*** Opening of Supplied data ***

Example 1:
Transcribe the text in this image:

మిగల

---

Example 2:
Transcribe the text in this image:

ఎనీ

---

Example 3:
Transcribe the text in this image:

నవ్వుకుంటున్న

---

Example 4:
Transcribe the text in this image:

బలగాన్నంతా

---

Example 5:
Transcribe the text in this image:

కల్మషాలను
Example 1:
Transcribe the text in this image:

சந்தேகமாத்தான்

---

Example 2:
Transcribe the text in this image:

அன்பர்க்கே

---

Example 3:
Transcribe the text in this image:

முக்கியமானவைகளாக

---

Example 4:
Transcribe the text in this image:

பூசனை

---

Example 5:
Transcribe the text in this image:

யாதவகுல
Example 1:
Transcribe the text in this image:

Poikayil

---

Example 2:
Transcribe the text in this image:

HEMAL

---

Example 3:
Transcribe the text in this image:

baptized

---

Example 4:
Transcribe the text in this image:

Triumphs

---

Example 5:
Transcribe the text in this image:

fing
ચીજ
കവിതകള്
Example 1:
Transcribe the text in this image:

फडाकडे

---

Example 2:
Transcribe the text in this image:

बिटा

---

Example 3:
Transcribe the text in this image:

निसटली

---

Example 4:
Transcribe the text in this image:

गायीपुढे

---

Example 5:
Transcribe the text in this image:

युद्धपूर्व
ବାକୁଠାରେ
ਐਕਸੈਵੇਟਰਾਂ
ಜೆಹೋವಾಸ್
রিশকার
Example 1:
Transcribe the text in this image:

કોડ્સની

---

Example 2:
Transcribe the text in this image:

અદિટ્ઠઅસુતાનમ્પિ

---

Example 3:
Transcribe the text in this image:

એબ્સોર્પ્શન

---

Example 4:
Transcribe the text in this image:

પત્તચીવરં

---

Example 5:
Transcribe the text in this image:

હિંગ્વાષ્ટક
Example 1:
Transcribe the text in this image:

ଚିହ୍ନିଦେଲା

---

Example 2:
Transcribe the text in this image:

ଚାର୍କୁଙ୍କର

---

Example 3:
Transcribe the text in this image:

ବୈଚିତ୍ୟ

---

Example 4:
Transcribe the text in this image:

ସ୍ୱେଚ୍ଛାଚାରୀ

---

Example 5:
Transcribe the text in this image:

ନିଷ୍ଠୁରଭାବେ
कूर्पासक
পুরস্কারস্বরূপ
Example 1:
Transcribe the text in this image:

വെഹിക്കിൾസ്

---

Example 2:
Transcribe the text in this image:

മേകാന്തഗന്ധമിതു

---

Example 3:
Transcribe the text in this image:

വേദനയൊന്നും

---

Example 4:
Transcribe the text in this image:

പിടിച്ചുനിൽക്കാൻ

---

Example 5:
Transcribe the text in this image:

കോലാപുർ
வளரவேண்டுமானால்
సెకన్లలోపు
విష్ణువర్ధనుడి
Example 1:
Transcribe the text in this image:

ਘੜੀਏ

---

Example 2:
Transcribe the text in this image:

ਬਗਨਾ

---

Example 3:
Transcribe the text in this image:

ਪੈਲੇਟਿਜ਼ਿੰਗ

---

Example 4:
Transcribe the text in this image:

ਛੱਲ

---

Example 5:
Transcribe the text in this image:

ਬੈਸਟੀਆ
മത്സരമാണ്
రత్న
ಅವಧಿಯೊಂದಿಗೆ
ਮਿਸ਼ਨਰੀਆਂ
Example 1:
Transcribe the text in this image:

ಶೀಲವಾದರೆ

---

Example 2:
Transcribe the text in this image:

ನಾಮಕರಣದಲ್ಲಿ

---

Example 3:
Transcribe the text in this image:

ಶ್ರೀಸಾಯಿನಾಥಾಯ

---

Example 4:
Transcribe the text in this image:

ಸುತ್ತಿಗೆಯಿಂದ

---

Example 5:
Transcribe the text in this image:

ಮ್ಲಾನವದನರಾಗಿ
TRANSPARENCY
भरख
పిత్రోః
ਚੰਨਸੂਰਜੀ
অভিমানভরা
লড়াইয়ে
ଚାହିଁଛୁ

*** Close of Supplied data ***

• Instructions for the task
The material must be reproduced word for word.

• Response to this task
Example 1:
Transcribe the text in this image:

మిగల

---

Example 2:
Transcribe the text in this image:

ఎనీ

---

Example 3:
Transcribe the text in this image:

నవ్వుకుంటున్న

---

Example 4:
Transcribe the text in this image:

బలగాన్నంతా

---

Example 5:
Transcribe the text in this image:

కల్మషాలను
Example 1:
Transcribe the text in this image:

சந்தேகமாத்தான்

---

Example 2:
Transcribe the text in this image:

அன்பர்க்கே

---

Example 3:
Transcribe the text in this image:

முக்கியமானவைகளாக

---

Example 4:
Transcribe the text in this image:

பூசனை

---

Example 5:
Transcribe the text in this image:

யாதவகுல
Example 1:
Transcribe the text in this image:

Poikayil

---

Example 2:
Transcribe the text in this image:

HEMAL

---

Example 3:
Transcribe the text in this image:

baptized

---

Example 4:
Transcribe the text in this image:

Triumphs

---

Example 5:
Transcribe the text in this image:

fing
ચીજ
കവിതകള്
Example 1:
Transcribe the text in this image:

फडाकडे

---

Example 2:
Transcribe the text in this image:

बिटा

---

Example 3:
Transcribe the text in this image:

निसटली

---

Example 4:
Transcribe the text in this image:

गायीपुढे

---

Example 5:
Transcribe the text in this image:

युद्धपूर्व
ବାକୁଠାରେ
ਐਕਸੈਵੇਟਰਾਂ
ಜೆಹೋವಾಸ್
রিশকার
Example 1:
Transcribe the text in this image:

કોડ્સની

---

Example 2:
Transcribe the text in this image:

અદિટ્ઠઅસુતાનમ્પિ

---

Example 3:
Transcribe the text in this image:

એબ્સોર્પ્શન

---

Example 4:
Transcribe the text in this image:

પત્તચીવરં

---

Example 5:
Transcribe the text in this image:

હિંગ્વાષ્ટક
Example 1:
Transcribe the text in this image:

ଚିହ୍ନିଦେଲା

---

Example 2:
Transcribe the text in this image:

ଚାର୍କୁଙ୍କର

---

Example 3:
Transcribe the text in this image:

ବୈଚିତ୍ୟ

---

Example 4:
Transcribe the text in this image:

ସ୍ୱେଚ୍ଛାଚାରୀ

---

Example 5:
Transcribe the text in this image:

ନିଷ୍ଠୁରଭାବେ
कूर्पासक
পুরস্কারস্বরূপ
Example 1:
Transcribe the text in this image:

വെഹിക്കിൾസ്

---

Example 2:
Transcribe the text in this image:

മേകാന്തഗന്ധമിതു

---

Example 3:
Transcribe the text in this image:

വേദനയൊന്നും

---

Example 4:
Transcribe the text in this image:

പിടിച്ചുനിൽക്കാൻ

---

Example 5:
Transcribe the text in this image:

കോലാപുർ
வளரவேண்டுமானால்
సెకన్లలోపు
విష్ణువర్ధనుడి
Example 1:
Transcribe the text in this image:

ਘੜੀਏ

---

Example 2:
Transcribe the text in this image:

ਬਗਨਾ

---

Example 3:
Transcribe the text in this image:

ਪੈਲੇਟਿਜ਼ਿੰਗ

---

Example 4:
Transcribe the text in this image:

ਛੱਲ

---

Example 5:
Transcribe the text in this image:

ਬੈਸਟੀਆ
മത്സരമാണ്
రత్న
ಅವಧಿಯೊಂದಿಗೆ
ਮਿਸ਼ਨਰੀਆਂ
Example 1:
Transcribe the text in this image:

ಶೀಲವಾದರೆ

---

Example 2:
Transcribe the text in this image:

ನಾಮಕರಣದಲ್ಲಿ

---

Example 3:
Transcribe the text in this image:

ಶ್ರೀಸಾಯಿನಾಥಾಯ

---

Example 4:
Transcribe the text in this image:

ಸುತ್ತಿಗೆಯಿಂದ

---

Example 5:
Transcribe the text in this image:

ಮ್ಲಾನವದನರಾಗಿ
TRANSPARENCY
भरख
పిత్రోః
ਚੰਨਸੂਰਜੀ
অভিমানভরা
লড়াইয়ে
ଚାହିଁଛୁ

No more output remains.